Judge Dale E. Ho, who is overseeing the foundering corruption case against Mayor Eric Adams of New York City, is facing a storm of demands that he look deeply into the federal government’s reasons for seeking to drop the prosecution.
On Monday night, three former U.S. attorneys from New York, New Jersey and Connecticut filed a brief asking the judge to conduct an extensive inquiry into whether the Justice Department’s motion to dismiss the Adams case was in the public interest or merely a pretext for securing the mayor’s cooperation with the administration’s anti-immigration policies.
Earlier Monday, Common Cause, the good-government advocacy group, filed a letter with the judge asking that he deny the Justice Department’s motion to dismiss the Adams case, which the group called part of a “corrupt quid pro quo bargain.” The organization also asked the judge to consider appointing an independent special prosecutor to continue the case in court.
And the New York City Bar Association, which has more than 20,000 lawyers as members, said Monday that the order by a top Justice Department official, Emil Bove III, to Danielle R. Sassoon, who was the interim U.S. attorney in Manhattan, to dismiss the case “cuts to the heart of the rule of law.” The organization called for a “searching inquiry” into facts of what happened.
The legal and political crisis encompasses both New York’s City Hall and the U.S. Department of Justice, calling into question Mr. Adams’s future as well as the independence and probity of federal prosecutions.
Mr. Adams was indicted last year on five counts, including bribery, fraud and soliciting illegal foreign campaign donations. He pleaded not guilty and was scheduled for trial in April. But last week, Mr. Bove caused a cascade of resignations — including Ms. Sassoon’s — as prosecutors in Manhattan and Washington refused to comply with his order. On Friday, Mr. Bove himself signed a formal request that Judge Ho will now consider.
The law gives judges scant ability to refuse a prosecutor’s request to drop criminal charges. But Mr. Adams’s case may be an exception.
The former U.S. attorneys in their brief listed more than a dozen questions they said needed to be answered before Judge Ho could decide whether to approve the department’s request to dismiss the case “without prejudice.” With that outcome, the Trump administration could reinstate the charges.
“What is at stake here is far more than an internal prosecutorial dispute about an individual case,” the former U.S. attorneys wrote. “The public furor that has arisen during the past week raises concerns about respect for the rule of law and the division of power between the executive and judicial branches of government in our nation.”

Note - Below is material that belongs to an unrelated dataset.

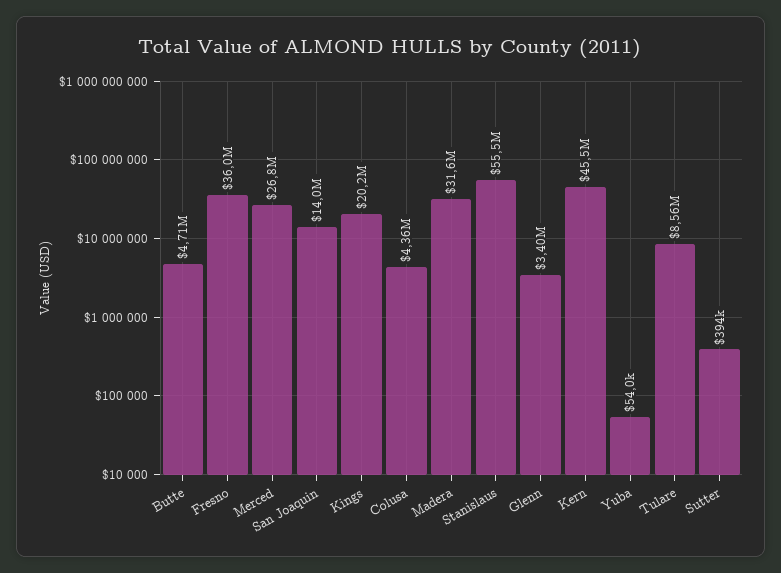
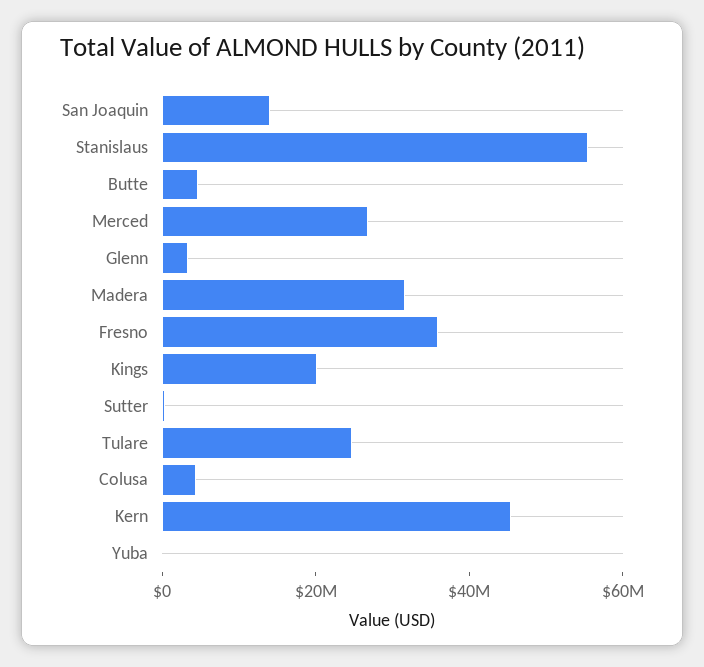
Tulare: 8560000 -> 25000000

The former top prosecutors who filed the brief were John S. Martin Jr., who served in the Southern District of New York; Robert J. Cleary, who served in New Jersey; and Deirdre M. Daly, who served in Connecticut.
The filing was made by lawyers with the pro bono firm Free and Fair Litigation Group who asked Judge Ho to accept the submission as a “friend of the court” brief. In it, they argue in support of his authority to conduct a factual inquiry into the Justice Department’s actions.
One of the lawyers who filed the brief, Mark Pomerantz, a former chief of the Southern District’s criminal division, said the brief was unusual in arguing that the judge should deny the government’s dismissal request because the parties to the case — the Justice Department and Mayor Adams — were in agreement that the prosecution should end.
“We would like to represent a point of view that none of the parties have an interest in presenting to the court,” Mr. Pomerantz said.
The New York Bar statement said Mr. Bove’s request that would allow the Trump administration to reinstate the charges against Mr. Adams was “expressly political.”
“The policy choices of the government of New York City cannot be dependent on or appear to be dependent on the decision of the Justice Department to prosecute or withhold prosecution of corruption charges against the mayor,” the statement said.
The former interim U.S. attorney, Ms. Sassoon, characterized Mr. Bove’s order to seek an end to the prosecution as a quid pro quo — a dropping of charges in exchange for the mayor’s support in Mr. Trump’s political goal of mass deportations.
“I cannot agree to seek a dismissal driven by improper considerations,” Ms. Sassoon wrote in a letter to the United States attorney general, Pam Bondi.
Ms. Sassoon said in the letter that prosecutors had been prepared to bring an additional charge that would accuse the mayor of destroying evidence and instructing others to do the same.
A lawyer for Mr. Adams, Alex Spiro, called that a false claim. He said that if prosecutors had proof that the mayor destroyed evidence, “they would have brought those charges — as they continually threatened to do.”
Ms. Sassoon resigned rather than obey, and at least six other prosecutors in New York and Washington did the same.
Mr. Bove, whose order specified that his decision to dismiss the case had nothing do with its legal strengths, finally signed the motion himself, along with two other Washington prosecutors, Edward Sullivan and Antoinette T. Bacon.